Oppini shock: “Negli ultimi 5 anni nessuno è stato martoriato come la Juve. Il VAR in Italia? Serviva ad arginare gli scudetti. Anche quest’anno…”
Durante una delle recenti puntate di “Netweek Calcio Show”, programma condotto dal giornalista Claudio Brachino, si è acceso il dibattito sulle continue polemiche arbitrali che accompagnano il campionato di Serie A. Nel corso della trasmissione, l’opinionista e noto tifoso juventino, Francesco Oppini, ha espresso una posizione netta e controversa, difendendo con forza la Juventus e criticando il sistema arbitrale, in particolare l’utilizzo del VAR.
Oppini ha sostenuto che l’introduzione della tecnologia in Italia non sarebbe stata del tutto neutrale, ma influenzata anche dal dominio bianconero negli anni precedenti: secondo lui, i nove scudetti consecutivi avrebbero ”stufato’ i vertici del calcio italiano, spingendo verso strumenti capaci di riequilibrare la situazione.
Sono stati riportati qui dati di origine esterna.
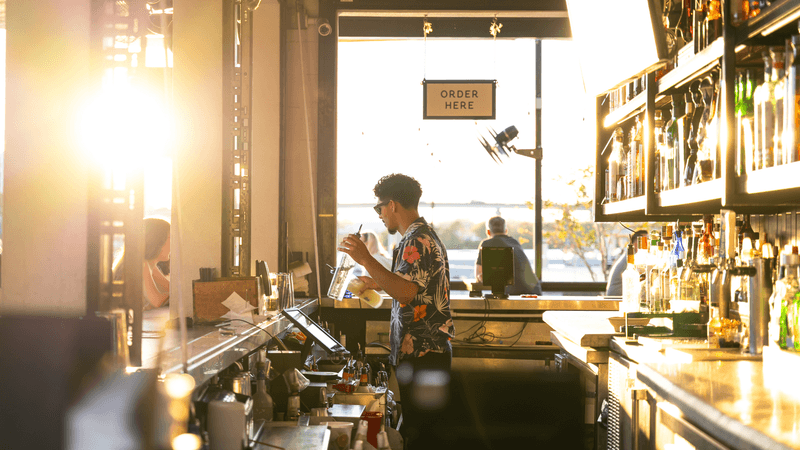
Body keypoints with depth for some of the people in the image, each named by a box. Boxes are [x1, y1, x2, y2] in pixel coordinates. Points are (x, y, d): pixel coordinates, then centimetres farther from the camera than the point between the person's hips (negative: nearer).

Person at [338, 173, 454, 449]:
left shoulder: (417, 241, -16)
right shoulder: (425, 236, 18)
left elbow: (406, 292, -31)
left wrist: (366, 260, -33)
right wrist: (379, 284, 33)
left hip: (421, 355, -11)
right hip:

L’opinionista ha poi richiamato uno dei primi episodi legati al VAR, ovvero un intervento in Juventus-Cagliari che portò all’assegnazione di un rigore contro i bianconeri, sottolineando come da allora la Juventus sia stata, a suo dire, tra le squadre più penalizzate.
A rafforzare la sua tesi, Oppini ha citato anche i dati dell’AIA, secondo cui, nella stagione in corso, Juventus e Genoa risulterebbero tra le formazioni maggiormente sfavorite dalle decisioni arbitrali.
“Sappiamo benissimo che in certi ambienti il VAR è stato forzato in Italia come introduzione anche soprattutto perchè la Juventus aveva stufato i piani alti con gli scudetti consecutivi (nove, n.d.r.) e quindi bisognava trovare un modo per arginare questa cosa. Ricordatevi che il primo caso di VAR è Juventus-Cagliari, pestone in area di rigore della Jvventus e rigore per il Cagliari. Dopo una vita a sentir dire qualsiasi roba, negli ultimi 5 anni nessuna squadra è stata martoriata come la Juventus in Serie A. L’ha detto l’AIA, quest’anno Juventus e Genoa sono le più penalizzate”.